A série "O peregrino Joshua" está sendo publicada pela Editora Zap Book, e contará com ao menos 7 volumes, e que podem ser comprados no site www.zapbook.com.br

1 novembro 2013

A perpetuação de si mesmo

 

Após muitos dias de caminhada, na noite passada o peregrino Joshua chegou ao povoado de Gado Manso, e se alojou na pensão do vilarejo. Naquela manhã, enquanto aguardava junto à janela da cozinha a feitura do café, a proprietária da pensão, uma velha e falante senhora, indagou-lhe:

– …E o senhor nunca pensou em ter filhos?

– Já os tive sim, em outra vida.

– E o que houve?

– É uma longa história.

– Hm… – E a senhora colocou mais uma acha de lenha no fogo do fogão. – Eu, por exemplo, tenho seis! Minha vida seria muito triste sem eles… Filhos completam a gente, sabe? Sinto orgulho deles… Só quem tem um filho pode entender o que quero dizer.

Joshua, com ambas as mãos escoradas sobre a bengala, virou-se para a senhora:

– Durante os longos anos de minha vida, muitas pessoas me perguntaram qual o motivo de eu não ter uma família, esposa, filhos…

– É uma boa pergunta.

– E todas elas, sem exceção, demonstraram o quão gratificante é tê-los e o quão importante eles são para o crescimento do ser humano, pois pais e mães precisam ser atenciosos, amorosos, pacientes. E, acima de tudo, para terem filhos, precisam abrir mão de seu egoísmo intrínseco, de sua intolerância, o que conduz à evolução.

A velha senhora se levantou e bateu as mãos, certamente limpando a poeira deixada pela acha de lenha:

– Educar e cuidar de filhos é uma tarefa das mais importantes e da mais alta responsabilidade! Sim, pois erigimos o caráter de um semelhante, construímos as bases sobre as quais ele estruturará sua vida. Além de que é gratificante olhar para alguém e ver um pouco da gente.

Joshua deu um passo na direção da velha senhora:

– Não tenho dúvida. O que são os filhos, senão o espelho de seus pais, não é mesmo?

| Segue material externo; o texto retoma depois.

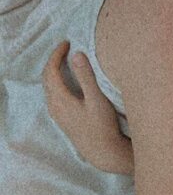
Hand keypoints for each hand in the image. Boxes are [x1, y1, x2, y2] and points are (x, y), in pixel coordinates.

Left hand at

A velha senhora olhou para Joshua:

– Amém.

– E é por essa razão que muitos, ao crescerem, não raramente se transformam em seus próprios pais, que foram o seu modelo. Não que isso signifique que filhos sejam uma cópia de seus pais e sim que possuem o mesmo cerne.

– Entendi, e concordo com o senhor.

Joshua deu mais um passo na direção da velha senhora:

– E, para mim, isso é ser um descendente: perpetuar o verdadeiro âmago de seus pais, mantendo viva a sua essência. E é por isso que a verdadeira condição de filho transpõe o vínculo sanguíneo e ultrapassa a matéria, sendo muito mais uma ligação espiritual, de diretrizes e de ensinamentos.

A velha senhora coçou a cabeça:

– Mas… E o que isso tem a ver com o fato do senhor não ter filhos?

Joshua olhou nos olhos dela:

– Vivi outra vida, que terminou tragicamente, e hoje sou outro homem. Assumi a peregrinação para levar a todos o que penso e sinto. E, desde então, cada pessoa que me escuta, cada alma que eu toco é um pouco de mim que se perpetua. Cada gesto bom e caridoso que minha filosofia oportuniza e incentiva, é um pouco de mim refletindo em um dos meus descendentes – e Joshua colocou a mão no ombro da velha senhora: – É por isso que minha verdade lhe digo: filhos? Tenho muitos. 

"6" comentários em: A perpetuação de si mesmo

  1. Rafael - 1 de novembro de 2013

    Via FACEBOOK
    Maria Helena Mendonça Quinhones
    Muitas vezes somos pais sem ter tido filhos.

  2. Rafael - 1 de novembro de 2013

    Via FACEBOOK
    Tandrinha Andrade
    Adorei a dica de leitura! prendeu me do começo ao fim

    • Rafael - 1 de novembro de 2013

      Bjão Tandrinha!

  3. Rafael - 1 de novembro de 2013

    Via FACEBOOK
    Heloiza Averbuck
    Belo texto, amigo Rafael!

    • Rafael - 1 de novembro de 2013

      Bjão minha querida amiga Heloiza!